_What the exercise asks:_ Output, word for word, the lines of this listing that fall between the line with "FIGURE 1 | The" and the line with "Figure 8. Hydrogen-bond", counting both of those lines, and no others.

■ ■ ■ ■

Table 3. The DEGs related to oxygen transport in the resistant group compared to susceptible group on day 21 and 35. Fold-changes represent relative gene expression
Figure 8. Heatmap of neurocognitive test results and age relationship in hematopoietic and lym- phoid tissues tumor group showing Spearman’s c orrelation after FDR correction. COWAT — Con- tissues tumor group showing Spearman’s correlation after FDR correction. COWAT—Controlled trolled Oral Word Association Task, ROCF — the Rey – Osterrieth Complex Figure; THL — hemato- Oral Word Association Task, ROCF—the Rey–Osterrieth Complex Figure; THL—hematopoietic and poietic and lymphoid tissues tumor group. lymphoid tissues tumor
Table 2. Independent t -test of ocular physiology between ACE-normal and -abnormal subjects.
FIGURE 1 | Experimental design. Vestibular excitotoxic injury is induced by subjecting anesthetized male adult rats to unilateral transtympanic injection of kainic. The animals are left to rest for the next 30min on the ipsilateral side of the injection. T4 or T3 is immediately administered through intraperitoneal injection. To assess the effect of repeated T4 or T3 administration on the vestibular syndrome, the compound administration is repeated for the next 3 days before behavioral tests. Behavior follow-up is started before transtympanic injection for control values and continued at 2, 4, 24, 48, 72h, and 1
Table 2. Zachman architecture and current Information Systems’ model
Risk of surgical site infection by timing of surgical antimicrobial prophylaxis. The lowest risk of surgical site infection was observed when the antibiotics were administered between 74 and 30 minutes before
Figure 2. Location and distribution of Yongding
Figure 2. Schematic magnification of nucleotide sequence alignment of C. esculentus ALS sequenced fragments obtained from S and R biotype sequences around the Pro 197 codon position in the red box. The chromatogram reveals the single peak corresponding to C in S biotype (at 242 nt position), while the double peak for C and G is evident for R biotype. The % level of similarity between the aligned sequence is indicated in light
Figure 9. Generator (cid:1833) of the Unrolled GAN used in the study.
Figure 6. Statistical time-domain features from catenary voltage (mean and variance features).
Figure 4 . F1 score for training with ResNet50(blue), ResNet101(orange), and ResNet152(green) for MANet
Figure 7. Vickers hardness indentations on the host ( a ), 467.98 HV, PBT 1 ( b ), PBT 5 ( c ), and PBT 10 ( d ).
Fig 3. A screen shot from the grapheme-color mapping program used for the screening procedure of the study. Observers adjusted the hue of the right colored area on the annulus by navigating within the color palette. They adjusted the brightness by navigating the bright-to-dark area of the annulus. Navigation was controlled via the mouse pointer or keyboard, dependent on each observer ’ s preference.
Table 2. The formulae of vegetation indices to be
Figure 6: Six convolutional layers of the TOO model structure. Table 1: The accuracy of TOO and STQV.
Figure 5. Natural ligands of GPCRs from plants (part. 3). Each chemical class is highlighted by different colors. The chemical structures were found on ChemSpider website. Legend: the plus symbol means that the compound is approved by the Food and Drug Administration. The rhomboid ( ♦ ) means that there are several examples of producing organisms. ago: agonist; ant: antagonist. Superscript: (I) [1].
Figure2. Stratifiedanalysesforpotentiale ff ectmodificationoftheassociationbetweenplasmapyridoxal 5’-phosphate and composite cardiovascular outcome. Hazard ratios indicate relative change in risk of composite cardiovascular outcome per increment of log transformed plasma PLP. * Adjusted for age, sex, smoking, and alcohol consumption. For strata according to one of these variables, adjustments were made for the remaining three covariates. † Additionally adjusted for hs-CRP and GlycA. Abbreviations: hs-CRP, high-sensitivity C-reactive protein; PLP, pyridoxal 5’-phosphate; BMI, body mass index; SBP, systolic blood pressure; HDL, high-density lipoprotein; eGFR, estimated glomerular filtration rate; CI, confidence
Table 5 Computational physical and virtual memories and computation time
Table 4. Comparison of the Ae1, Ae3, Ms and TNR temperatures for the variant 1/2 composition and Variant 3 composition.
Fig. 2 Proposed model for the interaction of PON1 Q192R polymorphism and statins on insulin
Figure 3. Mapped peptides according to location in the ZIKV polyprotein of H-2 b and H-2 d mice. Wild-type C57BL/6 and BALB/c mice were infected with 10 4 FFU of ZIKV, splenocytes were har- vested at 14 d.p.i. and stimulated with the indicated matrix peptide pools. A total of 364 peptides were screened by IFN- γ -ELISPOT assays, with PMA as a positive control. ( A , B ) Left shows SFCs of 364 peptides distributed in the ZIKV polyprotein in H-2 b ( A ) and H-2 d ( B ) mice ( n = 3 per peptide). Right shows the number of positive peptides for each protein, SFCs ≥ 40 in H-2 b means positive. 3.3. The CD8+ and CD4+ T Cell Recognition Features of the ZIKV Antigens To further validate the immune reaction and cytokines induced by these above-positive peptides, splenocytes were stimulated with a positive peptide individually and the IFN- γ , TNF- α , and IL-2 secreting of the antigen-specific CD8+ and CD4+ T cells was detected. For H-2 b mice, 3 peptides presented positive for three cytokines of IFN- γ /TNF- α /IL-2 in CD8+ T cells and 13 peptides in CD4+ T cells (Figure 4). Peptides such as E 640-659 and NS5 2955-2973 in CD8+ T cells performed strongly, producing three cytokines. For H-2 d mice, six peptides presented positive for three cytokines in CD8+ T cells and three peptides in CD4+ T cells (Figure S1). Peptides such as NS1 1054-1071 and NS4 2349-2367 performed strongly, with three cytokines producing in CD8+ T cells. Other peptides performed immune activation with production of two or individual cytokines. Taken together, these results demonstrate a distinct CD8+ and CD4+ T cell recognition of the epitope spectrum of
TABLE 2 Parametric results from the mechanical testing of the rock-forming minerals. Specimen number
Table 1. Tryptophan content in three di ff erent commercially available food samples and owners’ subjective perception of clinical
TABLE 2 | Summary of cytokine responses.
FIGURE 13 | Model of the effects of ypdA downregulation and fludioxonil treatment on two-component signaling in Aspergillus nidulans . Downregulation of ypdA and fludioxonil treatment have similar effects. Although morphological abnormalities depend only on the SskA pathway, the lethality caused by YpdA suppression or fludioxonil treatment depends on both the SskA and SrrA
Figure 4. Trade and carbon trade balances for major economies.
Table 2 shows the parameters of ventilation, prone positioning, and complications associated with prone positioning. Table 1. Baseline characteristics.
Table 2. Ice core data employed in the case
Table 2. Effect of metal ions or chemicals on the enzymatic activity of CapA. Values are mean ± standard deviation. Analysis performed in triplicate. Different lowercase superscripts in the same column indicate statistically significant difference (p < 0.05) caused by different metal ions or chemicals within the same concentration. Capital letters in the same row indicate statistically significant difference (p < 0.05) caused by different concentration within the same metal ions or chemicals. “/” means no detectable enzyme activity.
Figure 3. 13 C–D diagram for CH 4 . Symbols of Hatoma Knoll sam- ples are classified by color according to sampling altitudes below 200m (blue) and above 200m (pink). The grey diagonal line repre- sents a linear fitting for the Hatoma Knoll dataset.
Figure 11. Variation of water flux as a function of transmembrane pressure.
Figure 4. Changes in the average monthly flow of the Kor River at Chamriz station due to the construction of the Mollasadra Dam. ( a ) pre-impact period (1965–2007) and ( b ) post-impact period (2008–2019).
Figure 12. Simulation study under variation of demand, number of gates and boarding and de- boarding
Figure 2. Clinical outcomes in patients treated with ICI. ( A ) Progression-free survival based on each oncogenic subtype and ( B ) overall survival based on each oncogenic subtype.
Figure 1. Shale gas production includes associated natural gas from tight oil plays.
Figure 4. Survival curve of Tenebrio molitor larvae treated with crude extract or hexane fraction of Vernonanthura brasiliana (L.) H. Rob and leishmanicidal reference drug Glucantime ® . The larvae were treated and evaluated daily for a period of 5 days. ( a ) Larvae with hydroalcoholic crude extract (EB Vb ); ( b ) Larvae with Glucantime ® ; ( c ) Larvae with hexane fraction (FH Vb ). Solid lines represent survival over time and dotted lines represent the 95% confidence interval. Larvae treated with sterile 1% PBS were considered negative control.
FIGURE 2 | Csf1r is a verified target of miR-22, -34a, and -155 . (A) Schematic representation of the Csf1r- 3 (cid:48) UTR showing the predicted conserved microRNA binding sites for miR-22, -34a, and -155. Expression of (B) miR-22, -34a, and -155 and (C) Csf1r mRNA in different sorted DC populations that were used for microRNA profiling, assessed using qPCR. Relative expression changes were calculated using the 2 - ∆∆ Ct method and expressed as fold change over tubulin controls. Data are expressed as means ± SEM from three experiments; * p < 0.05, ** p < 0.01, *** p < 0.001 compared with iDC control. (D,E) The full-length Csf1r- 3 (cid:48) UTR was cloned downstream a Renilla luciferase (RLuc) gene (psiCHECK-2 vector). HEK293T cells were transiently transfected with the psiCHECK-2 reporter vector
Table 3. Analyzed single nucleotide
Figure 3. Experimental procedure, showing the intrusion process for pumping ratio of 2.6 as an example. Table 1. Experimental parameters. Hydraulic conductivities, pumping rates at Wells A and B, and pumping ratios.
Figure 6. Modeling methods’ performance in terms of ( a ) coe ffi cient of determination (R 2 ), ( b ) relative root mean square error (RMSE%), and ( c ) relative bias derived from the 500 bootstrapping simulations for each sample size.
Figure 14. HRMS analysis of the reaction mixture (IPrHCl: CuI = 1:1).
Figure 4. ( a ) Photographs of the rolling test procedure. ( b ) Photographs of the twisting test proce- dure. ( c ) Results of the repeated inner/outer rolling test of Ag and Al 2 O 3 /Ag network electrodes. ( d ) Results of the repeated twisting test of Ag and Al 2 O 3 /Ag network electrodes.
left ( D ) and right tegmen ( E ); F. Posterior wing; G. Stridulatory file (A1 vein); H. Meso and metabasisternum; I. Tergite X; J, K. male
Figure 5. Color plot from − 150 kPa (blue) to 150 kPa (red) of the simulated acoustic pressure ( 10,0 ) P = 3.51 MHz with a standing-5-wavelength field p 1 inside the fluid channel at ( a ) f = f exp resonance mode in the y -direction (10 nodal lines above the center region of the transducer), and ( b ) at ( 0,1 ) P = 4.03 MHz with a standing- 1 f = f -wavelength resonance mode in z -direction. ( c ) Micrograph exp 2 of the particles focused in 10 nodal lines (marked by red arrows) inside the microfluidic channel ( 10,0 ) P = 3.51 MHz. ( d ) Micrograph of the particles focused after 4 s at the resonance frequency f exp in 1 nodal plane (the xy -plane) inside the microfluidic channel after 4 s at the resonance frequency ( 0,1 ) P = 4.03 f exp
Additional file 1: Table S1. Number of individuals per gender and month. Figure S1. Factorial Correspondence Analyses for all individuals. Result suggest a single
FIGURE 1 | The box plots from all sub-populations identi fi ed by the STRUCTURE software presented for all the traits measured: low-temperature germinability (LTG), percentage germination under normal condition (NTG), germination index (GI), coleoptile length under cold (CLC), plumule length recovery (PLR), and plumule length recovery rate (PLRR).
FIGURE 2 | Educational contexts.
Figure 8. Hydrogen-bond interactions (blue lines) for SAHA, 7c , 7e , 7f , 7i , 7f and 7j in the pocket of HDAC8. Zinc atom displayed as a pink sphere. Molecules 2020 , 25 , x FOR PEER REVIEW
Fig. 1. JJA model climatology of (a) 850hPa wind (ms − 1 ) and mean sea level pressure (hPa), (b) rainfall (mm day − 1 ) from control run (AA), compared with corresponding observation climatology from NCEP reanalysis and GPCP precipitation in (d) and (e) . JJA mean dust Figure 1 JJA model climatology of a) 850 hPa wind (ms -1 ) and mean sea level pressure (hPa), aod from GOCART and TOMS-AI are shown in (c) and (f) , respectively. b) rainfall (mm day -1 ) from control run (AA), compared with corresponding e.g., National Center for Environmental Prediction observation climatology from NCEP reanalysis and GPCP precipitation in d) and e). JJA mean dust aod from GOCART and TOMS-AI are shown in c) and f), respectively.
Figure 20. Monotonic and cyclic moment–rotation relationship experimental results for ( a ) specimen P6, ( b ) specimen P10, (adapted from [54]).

■ ■ ■ ■

_Exercise output:_
FIGURE 1 | The box plots from all sub-populations identi fi ed by the STRUCTURE software presented for all the traits measured: low-temperature germinability (LTG), percentage germination under normal condition (NTG), germination index (GI), coleoptile length under cold (CLC), plumule length recovery (PLR), and plumule length recovery rate (PLRR).
FIGURE 2 | Educational contexts.
Figure 8. Hydrogen-bond interactions (blue lines) for SAHA, 7c , 7e , 7f , 7i , 7f and 7j in the pocket of HDAC8. Zinc atom displayed as a pink sphere. Molecules 2020 , 25 , x FOR PEER REVIEW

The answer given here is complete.